• [Exercise instructions] Please output every record exactly, keeping each line as it is.

• [Data in this exercise]
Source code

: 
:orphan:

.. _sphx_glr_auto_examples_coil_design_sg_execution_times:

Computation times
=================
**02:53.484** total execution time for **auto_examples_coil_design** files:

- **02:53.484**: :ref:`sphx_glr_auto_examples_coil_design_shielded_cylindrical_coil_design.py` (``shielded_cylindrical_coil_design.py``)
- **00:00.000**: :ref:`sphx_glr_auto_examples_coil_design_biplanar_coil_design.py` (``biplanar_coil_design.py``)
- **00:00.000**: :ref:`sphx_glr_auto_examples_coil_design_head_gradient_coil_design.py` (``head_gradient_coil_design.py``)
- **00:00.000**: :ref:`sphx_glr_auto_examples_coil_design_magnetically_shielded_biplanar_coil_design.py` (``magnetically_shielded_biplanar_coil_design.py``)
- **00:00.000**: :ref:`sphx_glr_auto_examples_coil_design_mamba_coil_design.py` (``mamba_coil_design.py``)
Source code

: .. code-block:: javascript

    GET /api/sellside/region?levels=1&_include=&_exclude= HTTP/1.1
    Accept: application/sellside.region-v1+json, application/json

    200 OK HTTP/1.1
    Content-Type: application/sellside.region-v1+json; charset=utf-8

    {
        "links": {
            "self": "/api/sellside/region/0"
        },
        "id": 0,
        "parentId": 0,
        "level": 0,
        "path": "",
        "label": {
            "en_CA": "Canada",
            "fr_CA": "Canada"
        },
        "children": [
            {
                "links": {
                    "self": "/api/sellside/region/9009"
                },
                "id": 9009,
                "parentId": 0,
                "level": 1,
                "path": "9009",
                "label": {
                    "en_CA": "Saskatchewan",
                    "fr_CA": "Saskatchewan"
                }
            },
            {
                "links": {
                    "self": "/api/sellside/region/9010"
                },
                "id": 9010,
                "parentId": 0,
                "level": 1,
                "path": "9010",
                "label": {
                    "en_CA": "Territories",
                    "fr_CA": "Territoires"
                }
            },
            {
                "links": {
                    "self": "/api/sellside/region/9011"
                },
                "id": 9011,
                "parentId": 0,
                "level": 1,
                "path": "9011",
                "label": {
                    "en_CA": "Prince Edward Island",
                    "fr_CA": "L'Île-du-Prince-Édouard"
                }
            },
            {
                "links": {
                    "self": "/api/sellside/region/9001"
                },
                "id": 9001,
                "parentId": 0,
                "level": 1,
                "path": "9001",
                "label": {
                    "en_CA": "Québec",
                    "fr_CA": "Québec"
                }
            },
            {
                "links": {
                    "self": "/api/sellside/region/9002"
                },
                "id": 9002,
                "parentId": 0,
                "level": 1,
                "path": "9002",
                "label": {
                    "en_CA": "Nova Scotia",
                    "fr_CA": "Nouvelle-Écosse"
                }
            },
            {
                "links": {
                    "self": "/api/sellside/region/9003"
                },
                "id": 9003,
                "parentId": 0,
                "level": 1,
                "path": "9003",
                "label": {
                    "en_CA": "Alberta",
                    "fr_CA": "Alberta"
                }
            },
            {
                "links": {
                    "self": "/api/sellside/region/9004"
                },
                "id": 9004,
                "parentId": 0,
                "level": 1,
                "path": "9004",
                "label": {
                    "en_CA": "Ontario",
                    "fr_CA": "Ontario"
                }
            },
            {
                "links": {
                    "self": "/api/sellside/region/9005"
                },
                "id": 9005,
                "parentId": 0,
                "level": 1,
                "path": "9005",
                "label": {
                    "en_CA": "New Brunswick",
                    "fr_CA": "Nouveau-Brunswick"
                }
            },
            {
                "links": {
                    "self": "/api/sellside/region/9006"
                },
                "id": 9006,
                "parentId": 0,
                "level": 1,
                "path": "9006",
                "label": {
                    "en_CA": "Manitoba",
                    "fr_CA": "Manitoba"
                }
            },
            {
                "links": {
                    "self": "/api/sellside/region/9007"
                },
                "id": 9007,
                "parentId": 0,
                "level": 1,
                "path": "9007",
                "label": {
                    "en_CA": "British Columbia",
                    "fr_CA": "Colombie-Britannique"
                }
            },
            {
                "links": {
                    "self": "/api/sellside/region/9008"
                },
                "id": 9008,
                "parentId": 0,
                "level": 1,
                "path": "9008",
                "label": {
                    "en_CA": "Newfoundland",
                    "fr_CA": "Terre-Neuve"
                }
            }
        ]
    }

• [Result of this task]
Source code

: 
:orphan:

.. _sphx_glr_auto_examples_coil_design_sg_execution_times:

Computation times
=================
**02:53.484** total execution time for **auto_examples_coil_design** files:

- **02:53.484**: :ref:`sphx_glr_auto_examples_coil_design_shielded_cylindrical_coil_design.py` (``shielded_cylindrical_coil_design.py``)
- **00:00.000**: :ref:`sphx_glr_auto_examples_coil_design_biplanar_coil_design.py` (``biplanar_coil_design.py``)
- **00:00.000**: :ref:`sphx_glr_auto_examples_coil_design_head_gradient_coil_design.py` (``head_gradient_coil_design.py``)
- **00:00.000**: :ref:`sphx_glr_auto_examples_coil_design_magnetically_shielded_biplanar_coil_design.py` (``magnetically_shielded_biplanar_coil_design.py``)
- **00:00.000**: :ref:`sphx_glr_auto_examples_coil_design_mamba_coil_design.py` (``mamba_coil_design.py``)
Source code

: .. code-block:: javascript

    GET /api/sellside/region?levels=1&_include=&_exclude= HTTP/1.1
    Accept: application/sellside.region-v1+json, application/json

    200 OK HTTP/1.1
    Content-Type: application/sellside.region-v1+json; charset=utf-8

    {
        "links": {
            "self": "/api/sellside/region/0"
        },
        "id": 0,
        "parentId": 0,
        "level": 0,
        "path": "",
        "label": {
            "en_CA": "Canada",
            "fr_CA": "Canada"
        },
        "children": [
            {
                "links": {
                    "self": "/api/sellside/region/9009"
                },
                "id": 9009,
                "parentId": 0,
                "level": 1,
                "path": "9009",
                "label": {
                    "en_CA": "Saskatchewan",
                    "fr_CA": "Saskatchewan"
                }
            },
            {
                "links": {
                    "self": "/api/sellside/region/9010"
                },
                "id": 9010,
                "parentId": 0,
                "level": 1,
                "path": "9010",
                "label": {
                    "en_CA": "Territories",
                    "fr_CA": "Territoires"
                }
            },
            {
                "links": {
                    "self": "/api/sellside/region/9011"
                },
                "id": 9011,
                "parentId": 0,
                "level": 1,
                "path": "9011",
                "label": {
                    "en_CA": "Prince Edward Island",
                    "fr_CA": "L'Île-du-Prince-Édouard"
                }
            },
            {
                "links": {
                    "self": "/api/sellside/region/9001"
                },
                "id": 9001,
                "parentId": 0,
                "level": 1,
                "path": "9001",
                "label": {
                    "en_CA": "Québec",
                    "fr_CA": "Québec"
                }
            },
            {
                "links": {
                    "self": "/api/sellside/region/9002"
                },
                "id": 9002,
                "parentId": 0,
                "level": 1,
                "path": "9002",
                "label": {
                    "en_CA": "Nova Scotia",
                    "fr_CA": "Nouvelle-Écosse"
                }
            },
            {
                "links": {
                    "self": "/api/sellside/region/9003"
                },
                "id": 9003,
                "parentId": 0,
                "level": 1,
                "path": "9003",
                "label": {
                    "en_CA": "Alberta",
                    "fr_CA": "Alberta"
                }
            },
            {
                "links": {
                    "self": "/api/sellside/region/9004"
                },
                "id": 9004,
                "parentId": 0,
                "level": 1,
                "path": "9004",
                "label": {
                    "en_CA": "Ontario",
                    "fr_CA": "Ontario"
                }
            },
            {
                "links": {
                    "self": "/api/sellside/region/9005"
                },
                "id": 9005,
                "parentId": 0,
                "level": 1,
                "path": "9005",
                "label": {
                    "en_CA": "New Brunswick",
                    "fr_CA": "Nouveau-Brunswick"
                }
            },
            {
                "links": {
                    "self": "/api/sellside/region/9006"
                },
                "id": 9006,
                "parentId": 0,
                "level": 1,
                "path": "9006",
                "label": {
                    "en_CA": "Manitoba",
                    "fr_CA": "Manitoba"
                }
            },
            {
                "links": {
                    "self": "/api/sellside/region/9007"
                },
                "id": 9007,
                "parentId": 0,
                "level": 1,
                "path": "9007",
                "label": {
                    "en_CA": "British Columbia",
                    "fr_CA": "Colombie-Britannique"
                }
            },
            {
                "links": {
                    "self": "/api/sellside/region/9008"
                },
                "id": 9008,
                "parentId": 0,
                "level": 1,
                "path": "9008",
                "label": {
                    "en_CA": "Newfoundland",
                    "fr_CA": "Terre-Neuve"
                }
            }
        ]
    }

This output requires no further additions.